8.6 It remains to determine whether the claimed solution was obvious.
8.6.1 There is no suggestion or guidance in D5 to prepare a combined medication comprising pimobedan and benazepril. There is furthermore no mention in D5 of a possible instability when both drugs are combined together and the skilled person would not have any reason to prepare a combined dosage form separating both drugs, even less with pellets of benazepril.
8.6.2 Documents D12, D13, D14 and D18 were cited by the appellant to show that the claimed solution was obvious. In the written proceedings, the appellant also cited documents D8, D10, D11 and D25.
Moreover, the appellant cited documents D18-D21 to demonstrate that it was known that benazepril is susceptible to hydrolysis, which is also acknowledged by the contested patent in paragraph [0008]. The problem of the claimed invention is however not the stabilization of a composition comprising benazepril as such, but the provision of a stable dosage form combining benazepril and pimobedan, and none of the cited documents show specifically the instability of benazepril in presence of a compound having an amino group, even less with pimobendan (cf. paragraph [0007] of the patent).
None of the documents cited by the appellant shows furthermore the preparation of a bilayer tablet with benazepril, or a tablet combining pellets of benazepril with another active compound. Hence, none of the cited documents D8, D10, D11, D12, D13, D14 and D18 and D25 is considered to be relevant for the assessment of obviousness of the claimed solution.
As discussed above under point 8.2.2, D8 does not show any bilayer tablet or combination of pimobedan and benazepril, it does not mention any stability problem and is too remote to be relevant.
D10 and D11 are about bilayer tablets in general and do not relate specifically to pimobendan and benazepril.
D12 relates to the Lotensin® tablet comprising benazepril alone, and is irrelevant to the claimed invention.
D13 relates to chewable tablets of pimobendan.
D14 discloses the preparation of tablets comprising taste-masked pellets of benazepril, which are further compressed into tablets. This document does not mention the association with another drug, or the preparation of a bilayer tablet with another drug and relates to a different technical problem.
D18 is a monography of Benazepril Hydrochloride from the European Pharmacopoeia which gives general information about the drug, such as its hygroscopic properties or that it should be protected from light.

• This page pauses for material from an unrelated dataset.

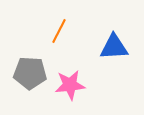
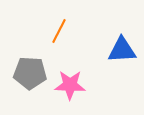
blue triangle: moved 8 px right, 3 px down
pink star: rotated 8 degrees clockwise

D25 is a declaration of a technical expert which mentions the instability of benazepril by referring to documents D14, D18, D19 and D20, the solubility problem of pimobendan by referring to D22 and D23, and the possible incompatibility of both drugs. On the basis the disclosure in these documents, the technical expert concludes that the skilled person had a strong incentive to separate both active agents in a combination product. As argued by the respondent (page 13 of the statement setting out the grounds of appeal) it is doubtful whether the technical expert who has provided declaration D25 could be compared to the notional skilled person. In any case, for the reasons explained above, the Board does not agree with the conclusions in D25. Indeed, there is no document teaching that there may be problems of stability due to the interaction between the two active ingredients. Furthermore, it is not explained in D25 why the skilled person would formulate benazepril in form of pellets.
8.7 Consequently, the claimed solution is not obvious and the main request meets the requirements of Article 56 EPC.
For these reasons it is decided that:
1. The decision under appeal is set aside.
2. The case is remitted to the opposition division with the order to maintain the patent on the basis of the main request filed by letter dated 16 January 2020.
3. The request to reimburse the appeal fee is rejected.